This would be the best, the optimal thing to do. How do we do that? Let’s try a few numbers.. 12 metres times 3 metres gives an area of 36 square metres. The perimeter is then 12 plus 3 plus 12 plus 3, equals 30 metres.
But with 9 metres in length, a width of 4 metres is needed to get an area of 36 square meters. So the perimeter is then 9 plus 4 plus 9 plus 4, equals 26 metres. That’s a smaller perimeter, a more optimal result. How can we know when we get the best result, the smallest perimeter? To find out, we use letters, variables, for the length and the width.
If the length of the greenhouse is x and the width is y, then the formula for the area is: x times y. Maria wants a greenhouse that is exactly 36 square metres. She wants to constrain the area to this. x times y equals 36 is then the constraint equation. The perimeter is x plus y plus x plus y, equals 2x plus 2y.
Maria’s desired, optimal, result is to minimize the perimeter. The formula for the perimeter is the optimization equation. We use two unknown values, x and y, to calculate the perimeter. But it would be easier if we only had one unknown value. The formula can be changed so that it only contains one unknown value.
Let’s choose x, the length. Now back to the constraint equation: x times y equals 36 Divide both sides of the equation by x. y is then 36 divided by x. Then we replace y in the optimization equation with 36 divided by x. The perimeter is 2x plus 2y equals 2x plus 2 times 36 divided by x and 2 times 36 is 72.
Pause the video and check that’s correct. Now let’s make a table where we enter different values of the length of the greenhouse, x, and see what we get for the perimeter. In the first column, A, we enter the x-value. In the next column, B, we enter the formula for the perimeter: 2x plus 72 divided by x. The cheapest glass panes Maria has found have a width of 1 metre.
So let’s increase x by 1 each time in column A. If x equals 1, the perimeter is 2 times 1, plus 72 divided by 1, equals 74. Then we increase x to 2 and calculate the perimeter again. We see that the perimeter decreases as x increases. But when x becomes 7, the perimeter begins to increase.

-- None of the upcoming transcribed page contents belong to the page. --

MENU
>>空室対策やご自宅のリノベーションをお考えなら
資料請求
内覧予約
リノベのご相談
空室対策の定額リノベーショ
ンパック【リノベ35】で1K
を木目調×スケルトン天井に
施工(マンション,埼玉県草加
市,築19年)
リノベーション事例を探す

Of all the values of x we examined, we get the smallest perimeter when x equals 6. Then the width, y, equals 36 divided by 6, which is 6. If Maria builds a greenhouse with a length of 6 metres and a width of 6 metres, she gets 36 square metres. The greenhouse should have the shape of a square. This will give the smallest perimeter, the optimal result for Maria.